***** PREZENTOWANY TEKST
Choroba Fabry'ego to ultrarzadka choroba genetyczna. Szacuje się, że w Polsce choruje około 100 osób, a zaledwie 26 z nich jest aktywnie leczonych dzięki programom charytatywnej terapii. Dochodzi do dramatycznych sytuacji, w których spośród kilku chorych w rodzinie tylko jedna osoba jest objęta programem.
Osoby z chorobą Fabry'ego nie różnią się wyglądem od osób zdrowych, ponieważ choroba niszczy ich od wewnątrz. Problemem jest niedobór enzymu - alfa-galaktozydazy (alfa-GAL), który odpowiada za rozkład lipidów w organizmie. W wyniku niedoboru tego enzymu dochodzi do nagromadzenia (spichrzania) nierozłożonych substancji w komórkach, tkankach, narządach co prowadzi do ich niewydolności i upośledzenia pracy całych układów.
**********
» TWOJE ZADANIE
Przepisz fragment tekstu o chorobie Fabry'ego między słowami "Osoby z chorobą" a "pracy całych układów.", łącznie z nimi. Zastąp w nim "lipidów" wyrazem "tłuszczów".
***** DANE DO PRZEGLĄDU
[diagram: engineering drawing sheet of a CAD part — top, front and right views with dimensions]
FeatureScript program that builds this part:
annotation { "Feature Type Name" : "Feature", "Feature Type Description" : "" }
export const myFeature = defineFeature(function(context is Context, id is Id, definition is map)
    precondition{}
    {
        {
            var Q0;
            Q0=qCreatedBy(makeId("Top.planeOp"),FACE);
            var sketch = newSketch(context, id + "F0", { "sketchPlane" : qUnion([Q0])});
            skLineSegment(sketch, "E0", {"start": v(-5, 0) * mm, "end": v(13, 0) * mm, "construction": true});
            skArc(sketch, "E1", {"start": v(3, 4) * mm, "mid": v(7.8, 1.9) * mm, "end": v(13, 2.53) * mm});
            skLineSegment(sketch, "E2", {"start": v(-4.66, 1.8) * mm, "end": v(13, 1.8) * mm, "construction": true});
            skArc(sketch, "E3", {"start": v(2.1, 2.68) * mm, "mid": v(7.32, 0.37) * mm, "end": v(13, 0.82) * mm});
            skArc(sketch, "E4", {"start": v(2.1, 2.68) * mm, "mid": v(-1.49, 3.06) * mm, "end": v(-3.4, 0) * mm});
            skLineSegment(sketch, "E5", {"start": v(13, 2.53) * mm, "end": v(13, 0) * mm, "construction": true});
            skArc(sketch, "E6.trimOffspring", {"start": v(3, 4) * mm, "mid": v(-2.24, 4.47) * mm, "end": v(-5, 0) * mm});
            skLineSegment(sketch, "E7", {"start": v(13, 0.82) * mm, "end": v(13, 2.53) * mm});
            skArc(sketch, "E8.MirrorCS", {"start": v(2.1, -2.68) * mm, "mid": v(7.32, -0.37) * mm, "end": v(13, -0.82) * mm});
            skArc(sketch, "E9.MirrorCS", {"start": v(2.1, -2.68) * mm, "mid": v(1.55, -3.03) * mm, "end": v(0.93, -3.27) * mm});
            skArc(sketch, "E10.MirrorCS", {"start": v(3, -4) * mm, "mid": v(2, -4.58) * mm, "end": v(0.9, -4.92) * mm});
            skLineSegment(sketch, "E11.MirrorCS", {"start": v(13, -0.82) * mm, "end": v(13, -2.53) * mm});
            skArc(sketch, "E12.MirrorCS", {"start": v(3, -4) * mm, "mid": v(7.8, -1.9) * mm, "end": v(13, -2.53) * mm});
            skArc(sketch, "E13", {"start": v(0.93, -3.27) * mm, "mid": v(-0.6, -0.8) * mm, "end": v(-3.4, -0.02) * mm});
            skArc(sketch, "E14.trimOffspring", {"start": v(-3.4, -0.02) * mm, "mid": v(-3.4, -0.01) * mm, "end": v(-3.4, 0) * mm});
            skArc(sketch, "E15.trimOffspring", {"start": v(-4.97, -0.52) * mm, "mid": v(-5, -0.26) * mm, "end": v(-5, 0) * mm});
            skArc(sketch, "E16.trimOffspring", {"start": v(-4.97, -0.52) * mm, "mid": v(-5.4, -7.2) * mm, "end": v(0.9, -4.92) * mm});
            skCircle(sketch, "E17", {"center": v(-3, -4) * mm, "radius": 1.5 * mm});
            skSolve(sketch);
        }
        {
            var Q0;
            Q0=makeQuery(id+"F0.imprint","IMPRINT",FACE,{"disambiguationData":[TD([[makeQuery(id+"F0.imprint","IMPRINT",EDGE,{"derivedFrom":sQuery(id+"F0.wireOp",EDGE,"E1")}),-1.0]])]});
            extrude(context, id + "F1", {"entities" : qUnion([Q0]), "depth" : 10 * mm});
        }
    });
**********
» ROZWIĄZANIE ZADANIA
Osoby z chorobą Fabry'ego nie różnią się wyglądem od osób zdrowych, ponieważ choroba niszczy ich od wewnątrz. Problemem jest niedobór enzymu - alfa-galaktozydazy (alfa-GAL), który odpowiada za rozkład tłuszczów w organizmie. W wyniku niedoboru tego enzymu dochodzi do nagromadzenia (spichrzania) nierozłożonych substancji w komórkach, tkankach, narządach co prowadzi do ich niewydolności i upośledzenia pracy całych układów.